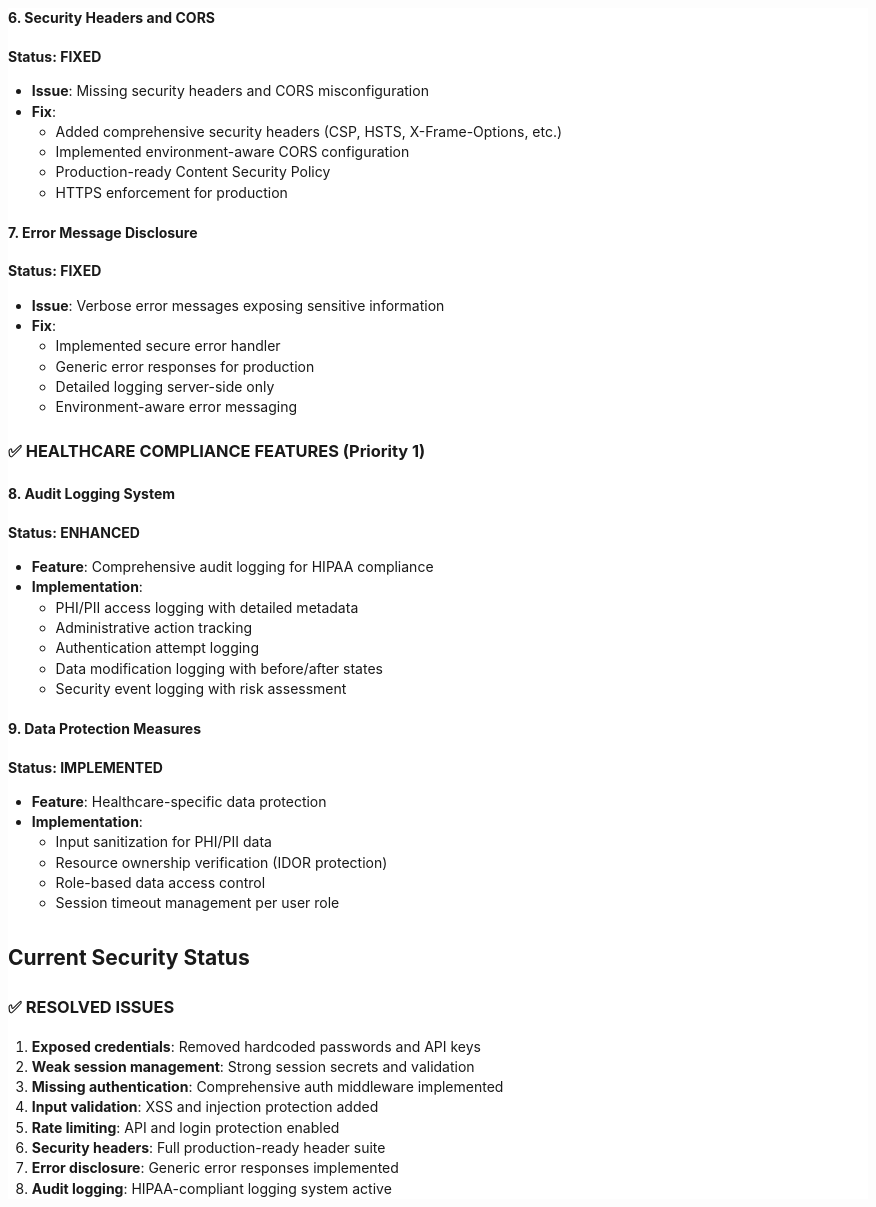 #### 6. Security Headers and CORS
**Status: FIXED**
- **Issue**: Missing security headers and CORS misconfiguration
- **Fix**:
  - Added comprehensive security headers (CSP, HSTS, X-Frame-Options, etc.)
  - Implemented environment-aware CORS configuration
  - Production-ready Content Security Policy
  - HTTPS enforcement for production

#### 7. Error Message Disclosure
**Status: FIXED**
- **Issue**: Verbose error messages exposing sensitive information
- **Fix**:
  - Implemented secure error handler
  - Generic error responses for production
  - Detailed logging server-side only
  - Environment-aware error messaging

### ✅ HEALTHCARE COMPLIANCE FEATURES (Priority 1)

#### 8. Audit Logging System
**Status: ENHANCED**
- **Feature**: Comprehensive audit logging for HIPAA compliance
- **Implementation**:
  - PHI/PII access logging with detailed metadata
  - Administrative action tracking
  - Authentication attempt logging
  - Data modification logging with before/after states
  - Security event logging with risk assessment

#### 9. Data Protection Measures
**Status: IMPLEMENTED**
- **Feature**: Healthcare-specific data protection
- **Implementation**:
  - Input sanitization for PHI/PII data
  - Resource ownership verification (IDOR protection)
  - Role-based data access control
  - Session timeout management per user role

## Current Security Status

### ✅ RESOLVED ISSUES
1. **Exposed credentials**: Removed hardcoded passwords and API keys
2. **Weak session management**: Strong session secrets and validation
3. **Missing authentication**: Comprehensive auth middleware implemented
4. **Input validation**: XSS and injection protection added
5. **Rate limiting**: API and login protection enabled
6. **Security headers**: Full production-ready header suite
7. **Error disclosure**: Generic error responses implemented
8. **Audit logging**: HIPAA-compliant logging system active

_ _ _

§ **Activity**
Report every line of the entries above that contains the string "validation", matching case exactly.

§ **Output of the task**
2. **Weak session management**: Strong session secrets and validation
4. **Input validation**: XSS and injection protection added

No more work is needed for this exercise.